In 2010 Colette and her family purchased her childhood Craftsman home in Seattle’s Eastlake neighborhood. As Colette and Chris noticed similar houses nearby being replaced by rows of apartment buildings, they considered ways to preserve their own home and history. That meant improving and maintaining the original house, and also creating an income stream to secure their options for the future. A backyard cottage turned out to be just what they were looking for.
How did the idea of building a backyard cottage come about?
Colette: My husband Chris and I moved back to Seattle in 2010 with our two children and were able to buy my childhood home from my family. The home needed extensive work so we did it at a very slow pace. Once the main house was close to being finished we noticed that many houses on our block were being sold to developers. What was once a quiet Craftsman lined street was turning into rows of apartment buildings.
That got us thinking about how to preserve my childhood home and invest and grow with the neighborhood. It was simple: build a backyard cottage and use it as a short-term rental to pay off the new debt, and later have a guest house. We also began to see it as a great investment into our retirement and something we can leave to our kids. We can live in the cottage when the kids are gone, or perhaps we can fly off to Italy and let the cottage and house support us in our next stage of life. The cottage suddenly gave us positive options for the future.
What did you enjoy most about the process?
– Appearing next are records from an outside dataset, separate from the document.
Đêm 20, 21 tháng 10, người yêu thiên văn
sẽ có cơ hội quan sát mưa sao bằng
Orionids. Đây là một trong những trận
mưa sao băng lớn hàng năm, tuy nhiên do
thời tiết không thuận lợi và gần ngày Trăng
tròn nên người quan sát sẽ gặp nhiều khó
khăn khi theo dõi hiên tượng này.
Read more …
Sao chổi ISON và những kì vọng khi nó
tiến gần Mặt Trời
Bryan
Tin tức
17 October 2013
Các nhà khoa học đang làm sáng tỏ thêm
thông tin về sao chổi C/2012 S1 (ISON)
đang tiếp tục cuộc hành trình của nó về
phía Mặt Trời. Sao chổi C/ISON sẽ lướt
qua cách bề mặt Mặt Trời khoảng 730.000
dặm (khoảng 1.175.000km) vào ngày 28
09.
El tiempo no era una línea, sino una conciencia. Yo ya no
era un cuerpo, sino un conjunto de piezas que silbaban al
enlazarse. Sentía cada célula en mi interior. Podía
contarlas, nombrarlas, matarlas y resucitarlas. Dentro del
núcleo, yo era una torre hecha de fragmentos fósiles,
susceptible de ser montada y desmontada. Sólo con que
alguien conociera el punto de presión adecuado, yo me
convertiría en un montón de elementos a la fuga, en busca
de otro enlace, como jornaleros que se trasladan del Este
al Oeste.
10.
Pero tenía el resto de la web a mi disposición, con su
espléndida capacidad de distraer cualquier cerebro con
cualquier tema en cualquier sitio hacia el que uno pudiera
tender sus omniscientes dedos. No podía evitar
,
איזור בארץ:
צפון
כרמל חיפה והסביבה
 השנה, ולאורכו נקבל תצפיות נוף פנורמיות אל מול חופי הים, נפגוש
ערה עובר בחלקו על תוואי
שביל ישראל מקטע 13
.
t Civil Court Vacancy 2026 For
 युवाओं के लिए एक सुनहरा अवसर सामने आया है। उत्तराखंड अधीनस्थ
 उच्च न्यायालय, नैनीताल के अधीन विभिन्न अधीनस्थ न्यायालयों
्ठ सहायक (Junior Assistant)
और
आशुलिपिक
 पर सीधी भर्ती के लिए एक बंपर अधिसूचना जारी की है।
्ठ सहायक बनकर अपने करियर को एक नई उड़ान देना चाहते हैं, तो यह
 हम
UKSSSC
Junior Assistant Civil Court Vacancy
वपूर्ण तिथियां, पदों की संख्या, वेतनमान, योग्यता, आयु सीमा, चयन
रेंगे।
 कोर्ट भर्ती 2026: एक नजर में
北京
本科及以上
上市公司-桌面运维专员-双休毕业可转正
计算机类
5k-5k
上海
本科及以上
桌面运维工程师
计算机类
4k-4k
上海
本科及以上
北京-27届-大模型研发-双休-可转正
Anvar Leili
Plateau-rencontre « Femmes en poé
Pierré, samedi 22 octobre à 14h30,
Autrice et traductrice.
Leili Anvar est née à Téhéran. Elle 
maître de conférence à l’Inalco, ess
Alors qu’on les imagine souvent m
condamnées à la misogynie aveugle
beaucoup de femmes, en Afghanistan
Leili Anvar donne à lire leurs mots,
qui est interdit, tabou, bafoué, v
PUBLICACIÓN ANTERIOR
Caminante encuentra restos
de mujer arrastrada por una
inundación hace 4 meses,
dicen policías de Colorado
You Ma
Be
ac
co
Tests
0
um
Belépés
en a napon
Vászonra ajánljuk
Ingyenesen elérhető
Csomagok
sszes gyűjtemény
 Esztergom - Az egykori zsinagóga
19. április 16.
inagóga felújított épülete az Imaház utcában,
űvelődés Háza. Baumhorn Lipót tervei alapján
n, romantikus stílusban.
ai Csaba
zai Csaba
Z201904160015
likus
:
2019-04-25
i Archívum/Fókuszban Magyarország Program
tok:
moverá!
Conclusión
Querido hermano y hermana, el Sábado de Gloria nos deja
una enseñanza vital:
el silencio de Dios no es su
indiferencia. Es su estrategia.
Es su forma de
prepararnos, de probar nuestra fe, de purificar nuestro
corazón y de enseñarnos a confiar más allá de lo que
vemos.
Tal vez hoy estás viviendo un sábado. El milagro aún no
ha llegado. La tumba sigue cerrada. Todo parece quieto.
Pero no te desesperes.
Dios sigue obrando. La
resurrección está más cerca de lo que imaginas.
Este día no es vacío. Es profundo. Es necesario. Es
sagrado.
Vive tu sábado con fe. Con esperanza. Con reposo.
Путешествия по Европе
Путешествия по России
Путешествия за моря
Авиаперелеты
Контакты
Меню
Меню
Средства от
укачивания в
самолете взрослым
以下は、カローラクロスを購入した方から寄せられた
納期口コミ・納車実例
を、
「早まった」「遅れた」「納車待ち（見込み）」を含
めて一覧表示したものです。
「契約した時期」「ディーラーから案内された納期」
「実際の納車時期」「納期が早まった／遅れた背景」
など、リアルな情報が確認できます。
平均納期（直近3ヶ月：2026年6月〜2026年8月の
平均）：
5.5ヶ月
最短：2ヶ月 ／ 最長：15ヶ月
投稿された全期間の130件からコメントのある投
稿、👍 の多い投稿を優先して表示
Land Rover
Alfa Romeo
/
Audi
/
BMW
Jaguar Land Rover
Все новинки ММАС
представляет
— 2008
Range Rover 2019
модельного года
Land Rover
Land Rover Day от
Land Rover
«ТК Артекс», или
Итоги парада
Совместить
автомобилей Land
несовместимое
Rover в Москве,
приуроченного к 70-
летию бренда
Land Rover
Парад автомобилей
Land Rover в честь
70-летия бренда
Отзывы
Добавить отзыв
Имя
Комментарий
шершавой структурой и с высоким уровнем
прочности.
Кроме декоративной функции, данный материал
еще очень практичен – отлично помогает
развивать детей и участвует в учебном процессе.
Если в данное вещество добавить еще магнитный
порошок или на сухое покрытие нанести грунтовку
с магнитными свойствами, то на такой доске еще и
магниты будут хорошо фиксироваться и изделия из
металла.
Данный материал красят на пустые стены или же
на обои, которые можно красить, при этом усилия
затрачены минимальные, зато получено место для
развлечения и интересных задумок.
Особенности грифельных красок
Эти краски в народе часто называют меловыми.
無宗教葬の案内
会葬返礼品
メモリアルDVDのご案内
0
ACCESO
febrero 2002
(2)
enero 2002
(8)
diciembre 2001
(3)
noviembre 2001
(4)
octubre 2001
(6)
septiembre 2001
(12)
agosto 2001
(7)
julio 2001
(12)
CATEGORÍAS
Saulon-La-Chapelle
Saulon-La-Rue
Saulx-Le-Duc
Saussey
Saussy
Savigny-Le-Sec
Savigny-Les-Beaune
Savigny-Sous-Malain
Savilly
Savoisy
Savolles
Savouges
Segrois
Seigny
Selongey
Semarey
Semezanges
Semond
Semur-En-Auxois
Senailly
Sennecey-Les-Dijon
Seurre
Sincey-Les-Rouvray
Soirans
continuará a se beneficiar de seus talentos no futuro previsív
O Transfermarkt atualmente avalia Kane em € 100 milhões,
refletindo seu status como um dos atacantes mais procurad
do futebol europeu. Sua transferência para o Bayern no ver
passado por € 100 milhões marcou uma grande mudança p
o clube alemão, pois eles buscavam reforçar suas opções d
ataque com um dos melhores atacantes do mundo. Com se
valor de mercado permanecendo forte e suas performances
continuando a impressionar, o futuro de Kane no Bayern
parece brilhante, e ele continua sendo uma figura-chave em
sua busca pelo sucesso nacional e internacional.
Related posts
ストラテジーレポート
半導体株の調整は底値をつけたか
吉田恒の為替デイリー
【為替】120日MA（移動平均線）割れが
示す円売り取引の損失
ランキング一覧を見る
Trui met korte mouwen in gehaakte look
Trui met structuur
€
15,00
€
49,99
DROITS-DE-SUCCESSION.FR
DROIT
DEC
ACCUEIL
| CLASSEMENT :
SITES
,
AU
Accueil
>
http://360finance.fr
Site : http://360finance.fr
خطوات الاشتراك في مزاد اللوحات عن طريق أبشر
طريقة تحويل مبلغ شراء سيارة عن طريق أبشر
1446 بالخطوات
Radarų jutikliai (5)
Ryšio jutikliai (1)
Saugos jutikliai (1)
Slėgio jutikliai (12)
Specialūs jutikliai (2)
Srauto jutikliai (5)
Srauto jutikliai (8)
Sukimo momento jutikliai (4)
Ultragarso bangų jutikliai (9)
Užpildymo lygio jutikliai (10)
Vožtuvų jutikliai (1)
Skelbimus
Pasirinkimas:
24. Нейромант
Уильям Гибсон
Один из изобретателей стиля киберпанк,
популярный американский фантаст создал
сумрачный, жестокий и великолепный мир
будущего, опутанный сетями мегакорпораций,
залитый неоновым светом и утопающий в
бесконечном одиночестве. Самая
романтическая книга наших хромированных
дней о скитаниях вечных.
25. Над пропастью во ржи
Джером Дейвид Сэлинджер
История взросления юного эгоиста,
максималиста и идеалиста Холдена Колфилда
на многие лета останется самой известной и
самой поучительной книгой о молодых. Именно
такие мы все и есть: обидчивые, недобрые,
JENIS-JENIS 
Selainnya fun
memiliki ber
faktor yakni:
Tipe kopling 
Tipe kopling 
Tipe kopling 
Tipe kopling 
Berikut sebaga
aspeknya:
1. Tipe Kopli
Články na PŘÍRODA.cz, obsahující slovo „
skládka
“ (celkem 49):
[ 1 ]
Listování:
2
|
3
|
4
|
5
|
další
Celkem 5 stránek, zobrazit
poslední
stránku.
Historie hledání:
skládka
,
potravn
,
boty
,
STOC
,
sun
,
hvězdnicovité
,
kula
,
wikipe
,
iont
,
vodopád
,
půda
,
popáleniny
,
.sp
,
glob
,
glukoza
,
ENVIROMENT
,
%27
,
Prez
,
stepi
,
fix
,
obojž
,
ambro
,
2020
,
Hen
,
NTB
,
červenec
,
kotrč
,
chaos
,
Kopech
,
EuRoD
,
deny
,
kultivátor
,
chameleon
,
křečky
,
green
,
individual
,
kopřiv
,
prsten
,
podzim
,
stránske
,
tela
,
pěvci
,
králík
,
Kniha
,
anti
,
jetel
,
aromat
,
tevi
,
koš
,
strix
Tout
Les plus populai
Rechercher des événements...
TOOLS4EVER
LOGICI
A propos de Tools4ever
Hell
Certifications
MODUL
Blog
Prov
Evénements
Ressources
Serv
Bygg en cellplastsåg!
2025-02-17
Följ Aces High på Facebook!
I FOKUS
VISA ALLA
Colette: I loved every part of the process. Because our lot was small and there were only a certain number of ways to build our structure, the design part became quite easy. Bruce and Stefan [of microhouse] were great at listening to what we wanted and were always willing to change things to get them right.
At one point in the build we had some large joists delivered that were used as our entryway ceiling and our loft floor. Garrick, our builder, set them up for me and loaned me his sander so I could work on them before they were installed. I really enjoyed that they allowed me access to work on projects for the cottage.
I was also able to design the inside of the cottage to fit furniture I was buying along the way. Walls were made to fit vanities and all the lighting was installed to my specifications for the fixtures I had bought.
What challenges did you face during the process?
Colette: My biggest challenge in this process was my neighbor. They didn’t like what we were doing. They objected to noise, dust, and anything that needed to go over their property line. It became quite ugly and it was a sad break to a 30-year friendship.
For me, living through construction was pretty fun. It was great to look out the kitchen window and watch walls go up. Garrick and I became friends and it was easy to have him around. He was missed when the project ended.
How long did the process take?
Colette: It took about a year to get the plans down just right. The build began just before fall of 2017 and ended in the spring of 2018.
Is there anything you would do differently if you had to do it over?
Colette: If we ever decide to build again I would work with Bruce, Stefan and Garrick again. It was truly a pleasure.
What’s your favorite thing about your cottage?
Colette: I love the size of our cottage. It looks narrow and small from the outside, but when you enter it seems much, much larger. It feels like a trick of the eye. I love the shiplap wall we built as a focal point. I love that the appliances all fit into the kitchen I assembled. I love that I was very much a part of the build and that my ideas and creativity were used throughout.